Different colors are telling clues when trying to distinguish between similar objects. The following worksheets will challenge your child’s visual discrimination skills by asking him to match a full-color picture to its all-black shadow.
Importance of matching pictures to shadows
Matching pictures to shadows gives children the opportunity to notice a specific element of a picture – namely the outline. Often children (and adults!) notice the color of objects or drawings and use that to identify details. In these worksheets, your child will be forced to scrutinize the shape of each picture to find it’s match. This skill will be useful when he is learning to identify letters, numbers, and shapes, since formation, and not color, will be the distinguishing feature.
Tips for using these visual discrimination (matching pictures to shadows) worksheets
These visual discrimination worksheets are arranged in the same pattern for all of the skill levels, with the colored picture in the left-hand column and the shadow in the right-hand column. The level of difficulty increases as more (and smaller) pictures are placed on each page.
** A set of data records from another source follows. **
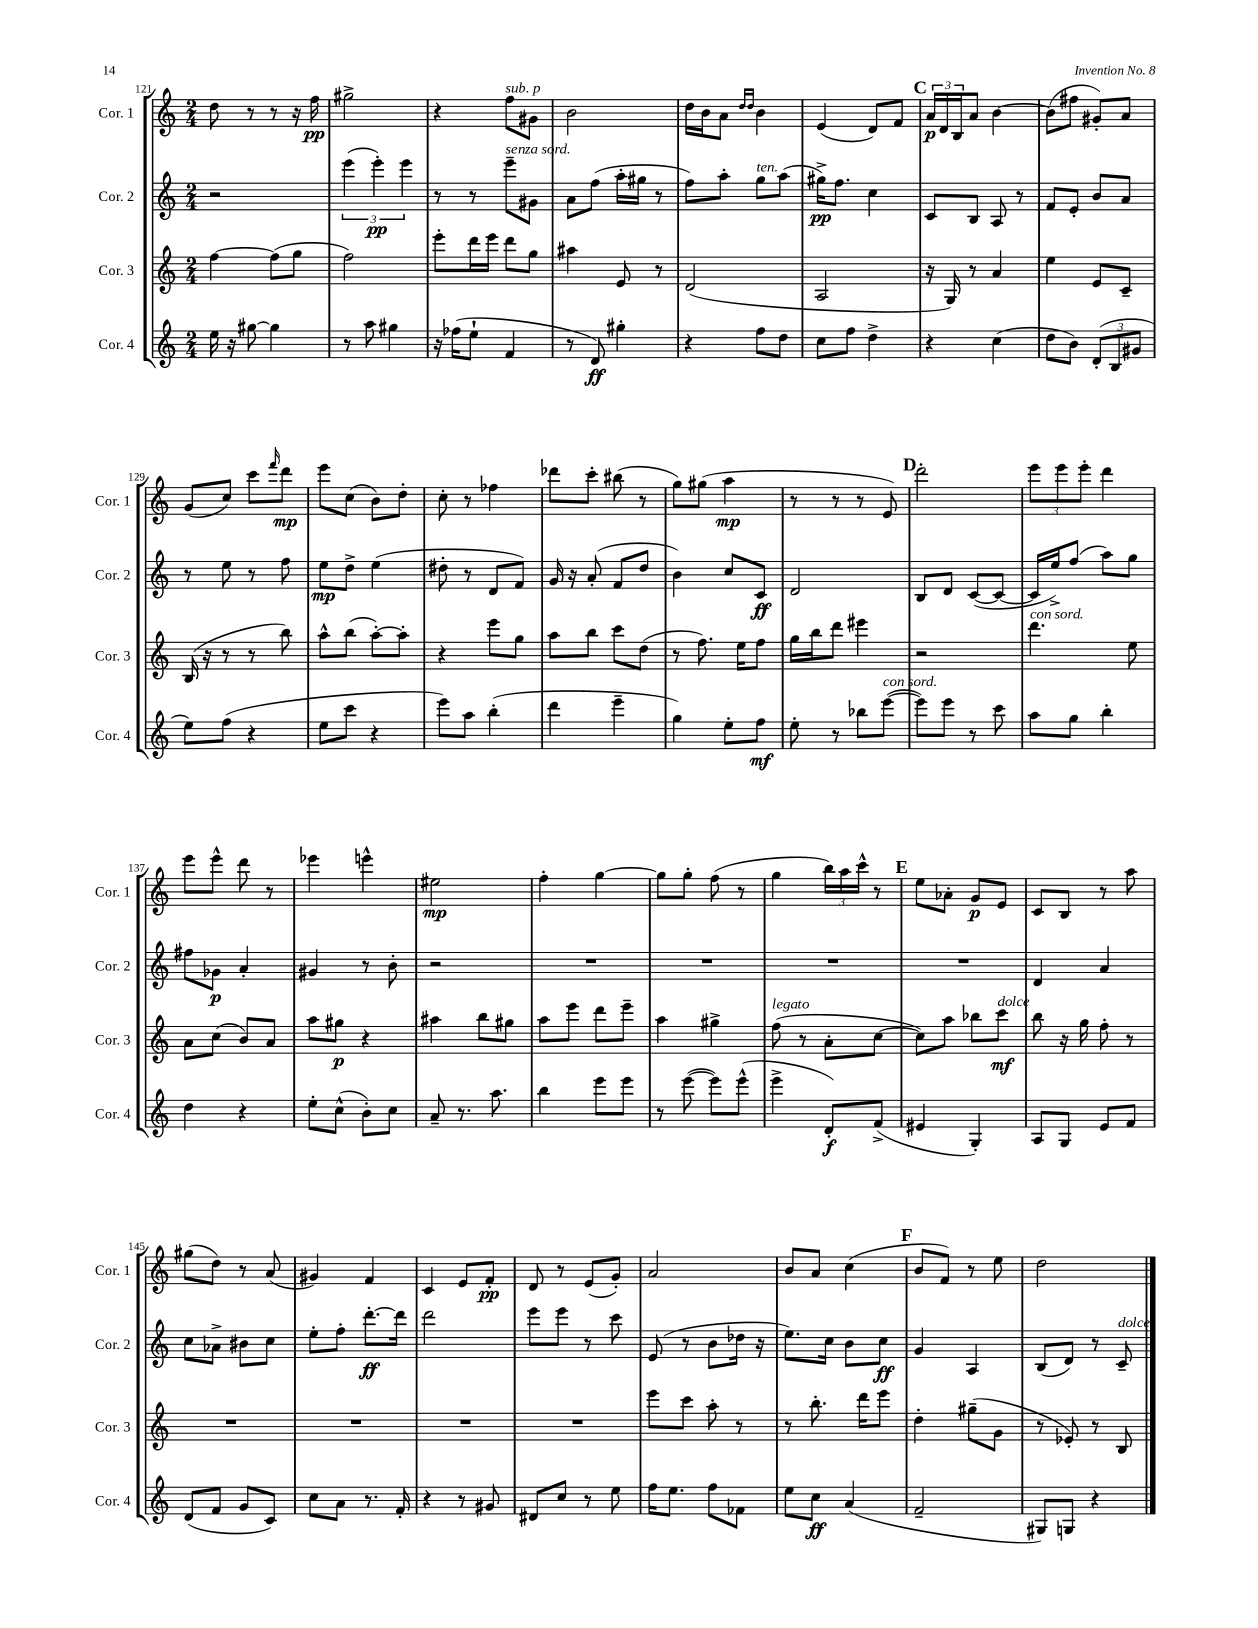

**kern	**kern	**kern	**kern
*staff4	*staff3	*staff2	*staff1
*clefG2	*clefG2	*clefG2	*clefG2
*k[]	*k[]	*k[]	*k[]
*M2/4	*M2/4	*M2/4	*M2/4
16ee	[4ff	2r	8dd
16r	.	.	.
[8gg#	.	.	8r
4gg#]	(8ff]	.	8r
.	8gg	.	16r
.	.	.	16ff
=	=	=	=
8r	2ff)	(6eee	2gg#^
8aa	.	.	.
.	.	6eee')	.
4gg#	.	.	.
.	.	6eee	.
=	=	=	=
16r	8eee'	8r	4r
(16ff-	.	.	.
8ee`	16ddd	8r	.
.	16eee	.	.
4f	8ddd	8eee~	8ff
.	8gg	8g#	8g#
=	=	=	=
8r	4aa#	8a	2b
8d)	.	(8ff	.
4gg#'	8e	16aa'	.
.	.	16gg#	.
.	8r	8r	.
=	=	=	=
4r	(2d	8ff)	16dd
.	.	.	16b
.	.	8aa'	8a
.	.	.	16qqdd
.	.	.	16qqdd
8ff	.	8gg	4b
8dd	.	(8aa	.
=	=	=	=
8cc	2A	16gg#^)	(4e
.	.	8.ff	.
8ff	.	.	.
4dd^	.	4cc	8d)
.	.	.	8f
=	=	=	=
4r	16r	8c	24a
.	.	.	24d
.	16G)	.	.
.	.	.	24B
.	8r	8B	8a
(4cc	4a	8A	[4b
.	.	8r	.
=	=	=	=
8dd	4ee	8f	(8b]
8b)	.	8e'	8ff#
(12d'	8e	8b	8g#')
12B	.	.	.
.	8c~	8a	8a
12g#	.	.	.
=	=	=	=
8ee)	(16B	8r	(8g
.	16r	.	.
(8ff	8r	8ee	8cc)
4r	8r	8r	8ccc
.	.	.	16qqfff
.	8bb)	8ff	8ddd
=	=	=	=
8ee	8aa^^	8ee	8eee
8ccc	(8bb	8dd^	(8cc
4r	[8aa')	(4ee	8b)
.	8aa']	.	8dd'
=	=	=	=
8eee)	4r	8dd#'	8cc'
8aa	.	8r	8r
(4bb'	8eee	8d	4ff-
.	8gg	8f)	.
=	=	=	=
4ddd	8aa	16g	8ddd-
.	.	16r	.
.	8bb	(8a'	8ccc'
4eee~	8ccc	8f	(8bb#
.	(8dd	8dd	8r
=	=	=	=
4gg)	8r	4b)	8gg)
.	8.ff)	.	(8gg#
8ee'	.	8cc	4aa
.	16ee	.	.
8ff	8ff	8c	.
=	=	=	=
8ee'	16gg	2d	8r
.	16bb	.	.
8r	8ddd	.	8r
8bb-	4eee#	.	8r
([8eee	.	.	8e)
=	=	=	=
8eee])	2r	8B	2ddd'
8eee	.	8d	.
8r	.	([8c	.
8ccc	.	8c_	.
=	=	=	=
8aa	4.ddd	16c]	12eee
.	.	16ee^)	.
.	.	.	12eee
8gg	.	(8ff	.
.	.	.	12eee'
4bb'	.	8aa)	4ddd
.	8ee	8gg	.
=	=	=	=
4dd	8a	8ff#	8eee
.	(8cc	8g-	8eee^^
4r	8b)	4a'	8ddd
.	8a	.	8r
=	=	=	=
8ee'	8aa	4g#	4eee-
(8cc^^	8gg#	.	.
8b')	4r	8r	4eee^^
8cc	.	8b'	.
=	=	=	=
8a~	4aa#	2r	2ee#
8.r	.	.	.
.	8bb	.	.
8.aa	.	.	.
.	8gg#	.	.
=	=	=	=
4bb	8aa	2r	4ff'
.	8eee	.	.
8eee	8ddd	.	[4gg
8eee	8eee~	.	.
=	=	=	=
8r	4aa	2r	8gg]
([8eee	.	.	8gg'
8eee])	4gg#^	.	(8ff
(8eee^^	.	.	8r
=	=	=	=
4eee^	(8ff	2r	4gg
.	8r	.	.
8d')	8a'	.	24bb)
.	.	.	24aa
.	.	.	24ccc^^
(8f^	[8cc	.	8r
=	=	=	=
4e#	8cc])	2r	8ee
.	8aa	.	8a-'
4G')	8bb-	.	8g
.	8ccc	.	8e
=	=	=	=
8A	8bb	4d	8c
8G	16r	.	8B
.	16gg	.	.
8e	8ff'	4a	8r
8f	8r	.	8aa
=	=	=	=
(8d	2r	8cc	(8gg#
8f	.	8a-^	8dd)
8g	.	8b#	8r
8c)	.	8cc	(8a
=	=	=	=
8cc	2r	8ee'	4g#)
8a	.	8ff'	.
8.r	.	[8.ddd'	4f
16f'	.	16ddd]	.
=	=	=	=
4r	2r	2ddd	4c
8r	.	.	8e
8g#	.	.	8f'
=	=	=	=
8d#	2r	8eee	8d
8cc	.	8eee	8r
8r	.	8r	(8e
8ee	.	8ccc	8g')
=	=	=	=
16ff	8eee	(8e	2a
8.ee	.	.	.
.	8ccc	8r	.
8ff	8aa'	8b	.
8f-	8r	16dd-	.
.	.	16r	.
=	=	=	=
8ee	8r	8.ee)	8b
8cc	8.bb'	.	8a
.	.	16cc	.
(4a	.	8b	(4cc
.	16ddd	.	.
.	8eee	8cc	.
=	=	=	=
2f~	4dd'	4g	8b
.	.	.	8f)
.	(8gg#~	4A	8r
.	8g	.	8ee
=	=	=	=
8G#)	8r	(8B	2dd
8G	8e-')	8d)	.
4r	8r	8r	.
.	8B	8c~	.
==	==	==	==
*-	*-	*-	*-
To help your child focus on the shape of the colorful picture, you may wish to cover the other pictures on the left side of the page. With only one picture exposed, he may have an easier time identifying its shape and finding its match. Direct your child to look at the colored picture and then look at the top picture in the right-hand column. If it matches, he can draw the line connecting the two pictures. If it does not match, remind him to look back at the colored illustration before glancing at the next picture in the shadow column. Looking back at the colored picture each time reinforces its shape.
I recommend making two copies of these worksheets to create a second, fun activity. After printing the second copy, cut out each colored picture on the page. Ask your child to cover each shadow with the appropriate matching picture. If he is correct, he may paste the cut picture over the shadow, covering it completely.
Extra activities to supplement these visual discrimination (matching pictures to shadows) worksheets
- Ask your child to name 2 friends that have brown hair. Then ask him to name 2 friends with blond hair. This game will encourage him to pay closer attention to others’ identifying characteristics.
- Flashlights make the “I Spy” game more exciting. Allow your child to use his flashlight to illuminate the room as he looks around for the “spied” item.
- Instead of offering your child 1 kind of cereal in the morning, mix together 3 or 4 different types into one bowl so each bite has different shapes and colors.
- Empty egg cartons are great for matching activities. Place one small item in each hole in the top row of the carton and have your child put identical items into the corresponding hole in the bottom row.
- Use an eye dropper to drop colored water onto white paper towels. It’s a fun way to reinforce color names and discover how two colors mix together to form a third color.